Building all our tools around the assumption that we can't make assumptions about the format of our data means that it's harder than it ought to be to "write programs to work together". Scripts may have to incorporate multiple parsing/serializing steps (and the tools need to provide functionality to support this) - or people can bypass the obstacles that stand in the way of coupling different programs together with pipes and line-processing text tools by ignoring the Mcllroy's first clause - go the Perl route, use a tool that incorporates all the functionality into one environment so you don't need to make programs work together.
Grep has issues with data blocks as well. "With regular expressions, you don't really have the ability to extract things that are nested arbitrarily deep," Weaver said.
If your data structures are so complex that diff/grep won't cut it, they should probably be massaged into XML, in which case you can use XSLT off the shelf. It's already customizable to whatever data format you're working with.
Massaging your data is a problem at least as complex as bgrep/bdiff's proposed method of using plug-ins to generate parse trees and operating on parsed data. The only difference is that the representation for the parsed data (process-native data structures in RAM vs. XML text being passed over a pipe) is less efficient.
With [operational data in block-like data structures], a tool such as diff "can be too low-level," Weaver said. "Diff doesn't really pay attention to the structure of the language you are trying to tell differences between." He has seen cases where dif reports that 10 changes have been made to a file, when in fact only two changes have been made, and the remaining data has simply been shifted around.

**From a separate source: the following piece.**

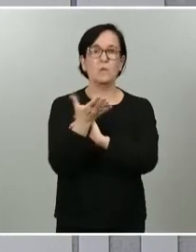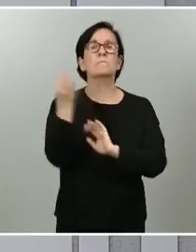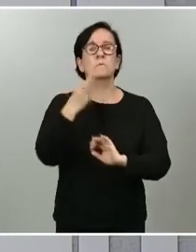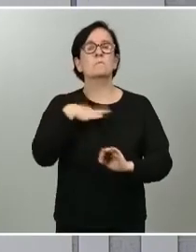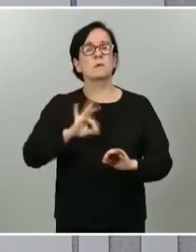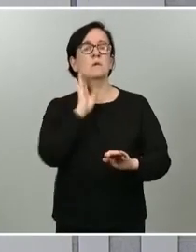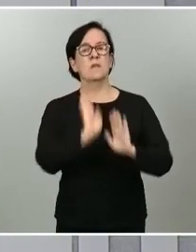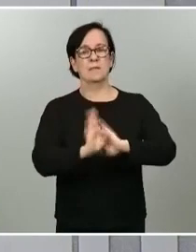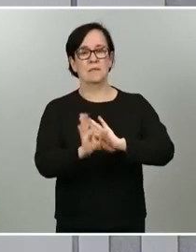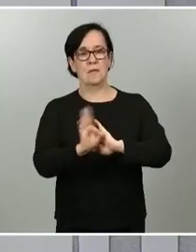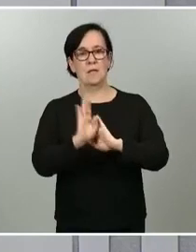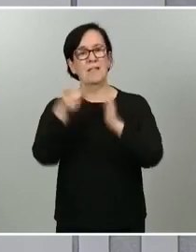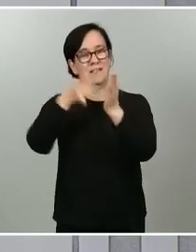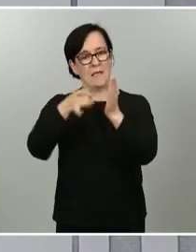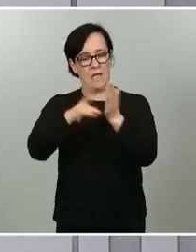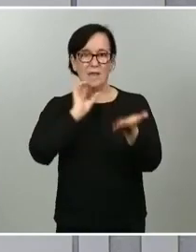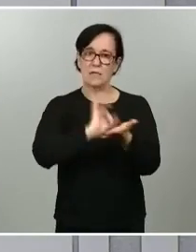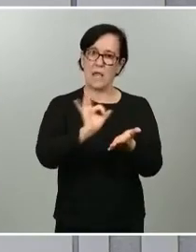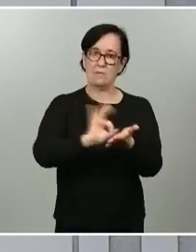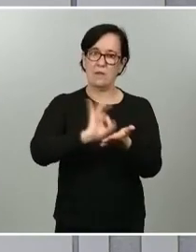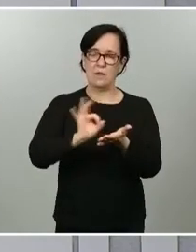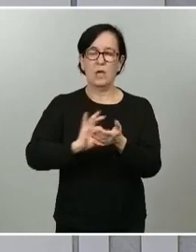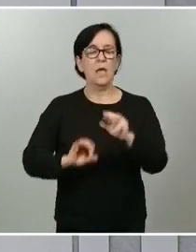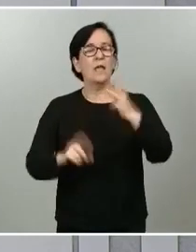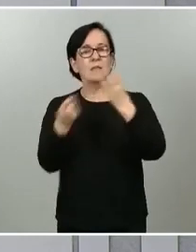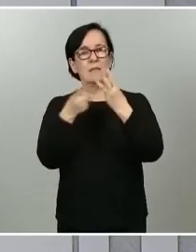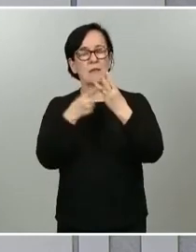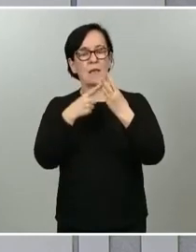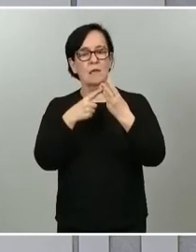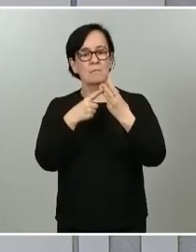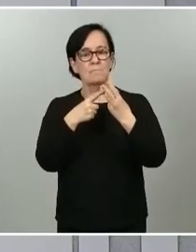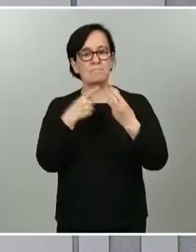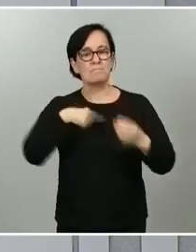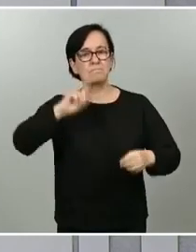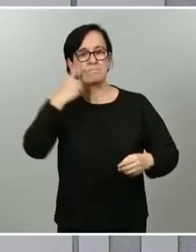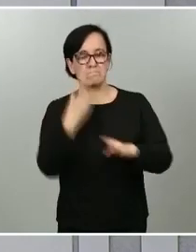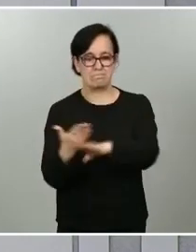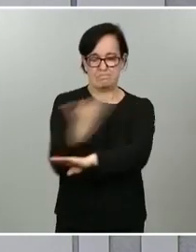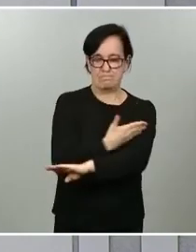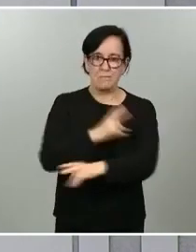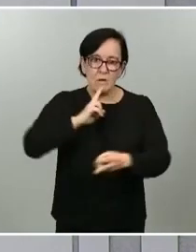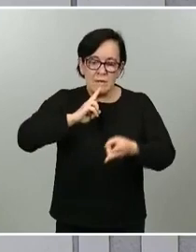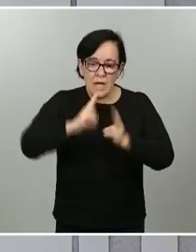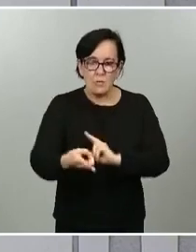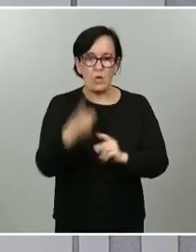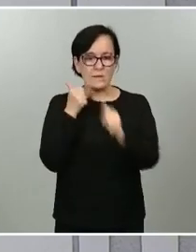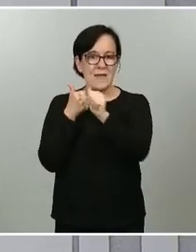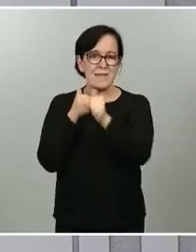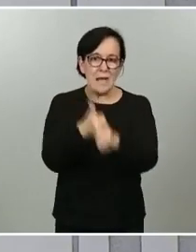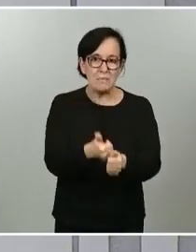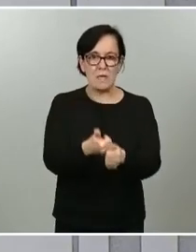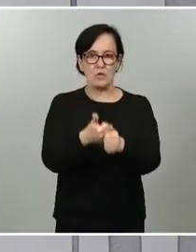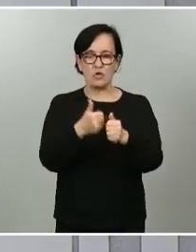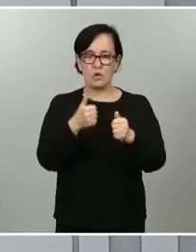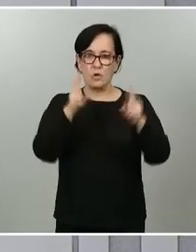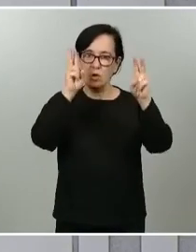esa calidad en los servicios. Y, en tercer lugar, la capacidad de detección, de respuesta, de seguimiento de los casos, todo ello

No, 10 changes have been made.
That's kind of a narrow view. The aim here is to find the relevant differences in the file, which is often a more useful piece of information (for the user or for the computer) than a byte-level diff result. There are bound to be cases where you really do need to see the exact difference in the byte sequences of two files - but there are also cases where it's useful to get more contextually-relevant information.